Shiny new distillery expansion, cocktails galore, and more drams than you could shake a stick at. It can only be the Kilchoman Open Day at Fèis Ìle 2019! The sunshine…

Shiny new distillery expansion, cocktails galore, and more drams than you could shake a stick at. It can only be the Kilchoman Open Day at Fèis Ìle 2019!

The sunshine couldn’t last forever. Fèis Ìle 2019 Day Six dawned mightily murky, with no end in sight to the drizzle. It was the dedicated Kilchoman day, and Islay’s self-styled farm distillery seems to have little luck with the weather – as I recall it was the only grey day of the Fèis last year. But! Festival goers are more than prepared for the elements. A little bit of Islay sogginess wasn’t going to put anyone off.

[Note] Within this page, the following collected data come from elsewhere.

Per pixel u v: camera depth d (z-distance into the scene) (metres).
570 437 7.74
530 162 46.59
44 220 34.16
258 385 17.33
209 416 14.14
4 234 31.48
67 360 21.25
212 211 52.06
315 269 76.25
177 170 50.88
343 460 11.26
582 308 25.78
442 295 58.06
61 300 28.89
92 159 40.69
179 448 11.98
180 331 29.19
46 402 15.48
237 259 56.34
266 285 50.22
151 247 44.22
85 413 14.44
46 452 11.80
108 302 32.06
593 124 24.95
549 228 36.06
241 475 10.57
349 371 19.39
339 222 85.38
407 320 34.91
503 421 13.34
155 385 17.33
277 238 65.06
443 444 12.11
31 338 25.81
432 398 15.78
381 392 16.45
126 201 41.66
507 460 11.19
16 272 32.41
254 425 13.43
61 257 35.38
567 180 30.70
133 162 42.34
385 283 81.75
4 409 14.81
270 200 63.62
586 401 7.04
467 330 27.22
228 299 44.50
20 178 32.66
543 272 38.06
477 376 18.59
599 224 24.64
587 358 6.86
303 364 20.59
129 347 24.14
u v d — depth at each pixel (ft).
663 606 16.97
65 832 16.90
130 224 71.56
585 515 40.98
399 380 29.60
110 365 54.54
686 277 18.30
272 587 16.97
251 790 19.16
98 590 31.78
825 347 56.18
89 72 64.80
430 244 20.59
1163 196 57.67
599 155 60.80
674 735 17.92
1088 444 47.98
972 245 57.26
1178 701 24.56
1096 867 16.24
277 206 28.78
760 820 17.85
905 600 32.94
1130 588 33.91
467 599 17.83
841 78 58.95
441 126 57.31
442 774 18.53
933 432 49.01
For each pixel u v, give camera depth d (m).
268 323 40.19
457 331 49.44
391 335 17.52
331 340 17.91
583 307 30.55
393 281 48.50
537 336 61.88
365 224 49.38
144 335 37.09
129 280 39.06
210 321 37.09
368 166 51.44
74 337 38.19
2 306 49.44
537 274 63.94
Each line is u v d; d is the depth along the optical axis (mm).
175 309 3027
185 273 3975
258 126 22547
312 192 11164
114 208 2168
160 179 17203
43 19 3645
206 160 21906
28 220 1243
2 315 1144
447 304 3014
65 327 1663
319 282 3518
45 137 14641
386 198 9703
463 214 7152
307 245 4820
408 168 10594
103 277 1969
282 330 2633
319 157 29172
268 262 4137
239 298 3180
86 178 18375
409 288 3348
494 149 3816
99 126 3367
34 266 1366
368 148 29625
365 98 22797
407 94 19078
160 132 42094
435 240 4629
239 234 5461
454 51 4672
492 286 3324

We rose moderately fresh – last night’s activities involved a brief jaunt to the Lochindaal Hotel, only to discover festival-goers had quite literally drunk the bar dry. Beer was off. After a swift one, we decamped to the Port Charlotte Hotel for beers. (Don’t worry, Rinns residents – we were assured the Lochindaal was due to be restocked today!) By the time we arrived at Kilchoman, situated right out west, towards Machir Bay, we were ready for a dram (anyone else now alarmingly comfortable with sipping whisky at 10am?!).

Kilchoman Feis Ile

Behold, Kilchoman’s 2019 festival bottling!

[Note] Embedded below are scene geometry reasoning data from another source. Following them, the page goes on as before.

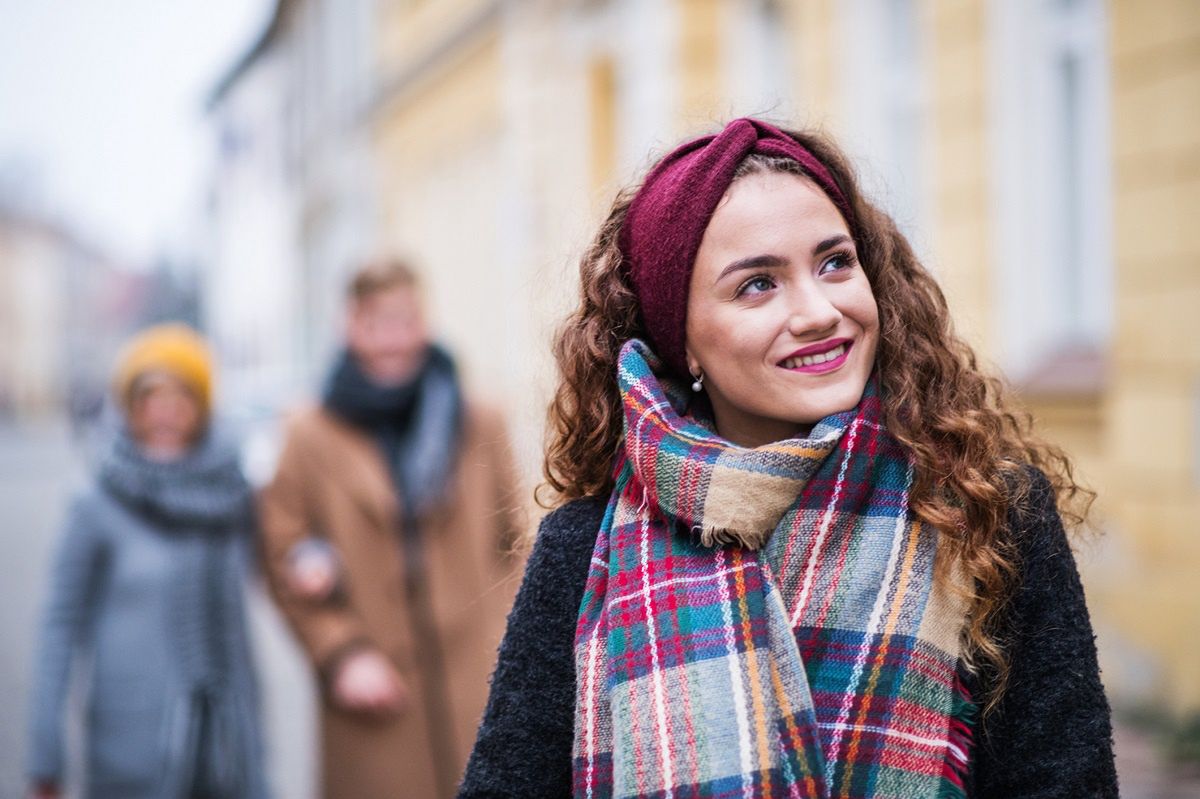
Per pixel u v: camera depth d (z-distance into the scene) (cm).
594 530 158
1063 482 167
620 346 165
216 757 332
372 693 312
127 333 7406
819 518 143
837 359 147
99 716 330
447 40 1430
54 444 3575
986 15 612
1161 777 409
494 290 1320
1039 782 141
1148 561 510
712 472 141
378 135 1881
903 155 694
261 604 901
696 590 142
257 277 3841
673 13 844
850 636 140
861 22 689
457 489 325
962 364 161
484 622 322
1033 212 595
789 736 135
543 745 153
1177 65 503
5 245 6362
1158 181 514
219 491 339
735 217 148
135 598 331
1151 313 518
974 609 142
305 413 335
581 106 1060
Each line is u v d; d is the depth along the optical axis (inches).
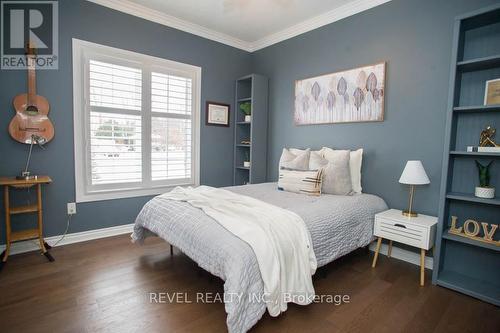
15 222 104.8
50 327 63.0
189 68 146.5
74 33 111.4
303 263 68.0
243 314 56.1
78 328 62.9
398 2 105.7
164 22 134.6
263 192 111.7
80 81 114.0
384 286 85.1
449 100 83.6
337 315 69.9
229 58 162.9
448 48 93.7
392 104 108.7
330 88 129.4
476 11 76.7
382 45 110.9
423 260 86.9
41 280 84.1
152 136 136.2
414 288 84.3
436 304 75.7
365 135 117.6
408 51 103.5
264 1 118.9
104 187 123.5
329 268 97.6
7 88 99.7
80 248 110.0
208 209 78.5
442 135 96.0
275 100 158.9
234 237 63.4
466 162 89.5
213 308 71.9
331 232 81.9
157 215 89.3
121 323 65.1
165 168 141.7
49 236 111.3
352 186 113.7
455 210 92.7
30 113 102.7
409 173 92.3
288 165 122.1
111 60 121.5
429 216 96.7
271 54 160.1
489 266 86.0
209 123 156.9
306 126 142.0
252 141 156.2
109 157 123.8
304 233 71.4
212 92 157.1
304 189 107.8
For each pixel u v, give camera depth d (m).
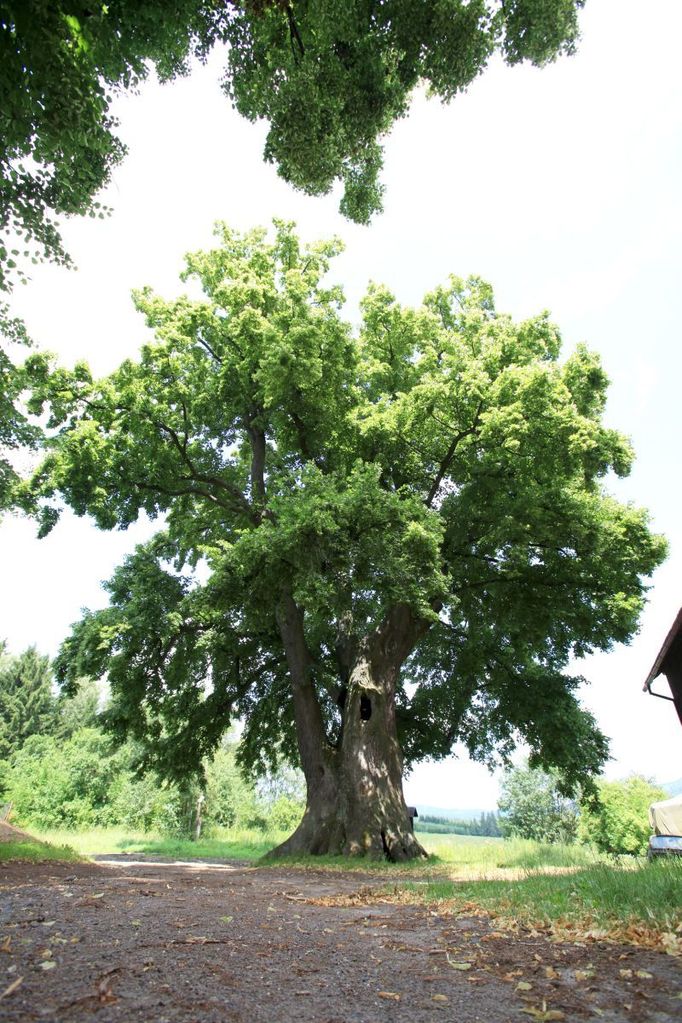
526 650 24.25
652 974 4.18
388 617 21.05
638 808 45.50
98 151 8.45
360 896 9.34
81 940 4.64
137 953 4.35
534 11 9.55
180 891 8.59
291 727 25.48
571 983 4.05
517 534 19.16
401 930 6.07
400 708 25.41
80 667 19.03
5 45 6.43
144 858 23.34
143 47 8.12
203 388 21.48
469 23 9.34
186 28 8.66
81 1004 3.25
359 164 11.37
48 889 7.70
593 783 24.72
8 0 6.22
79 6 6.77
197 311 20.41
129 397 19.75
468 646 24.28
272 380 17.91
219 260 21.88
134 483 20.89
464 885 9.98
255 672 24.59
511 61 10.19
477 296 22.98
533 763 24.91
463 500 20.20
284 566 16.14
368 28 9.38
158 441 20.70
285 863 16.55
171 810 44.69
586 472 19.69
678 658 15.27
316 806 19.02
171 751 23.72
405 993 3.84
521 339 19.84
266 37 9.23
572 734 23.38
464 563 21.44
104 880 9.83
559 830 61.59
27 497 19.41
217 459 23.58
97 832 41.50
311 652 24.89
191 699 23.92
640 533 19.16
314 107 9.30
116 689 20.41
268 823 53.59
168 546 24.81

First thing on the day’s agenda was an interview with Kilchoman founder Anthony Wills. Kilchoman was born out of Wills’s vision and started producing spirit in 2005. Fast-forward to 2019, and the distillery has big news! Last year, Anthony shared distillery expansion plans with us. Today we were itching to see the results of the project in the flesh! The only thing standing in our way was a tasting of the Kilchoman Fèis Ìle 2019 release, and 11 year old, 54.4% ABV expression! A delicious distraction. Wills chatted us through it, and you can watch it below!

After the tasting and a Q&A with Wills (we put your questions to him), it was time to give away t-shirts and drams. The shiny new stills would have to wait a little longer! We’ve seen a handful of t-shirt selfies – do keep sending them our way, we’re @masterofmalt on social. We want to get your thoughts and tasting notes on our All Islay Blended Malt, too!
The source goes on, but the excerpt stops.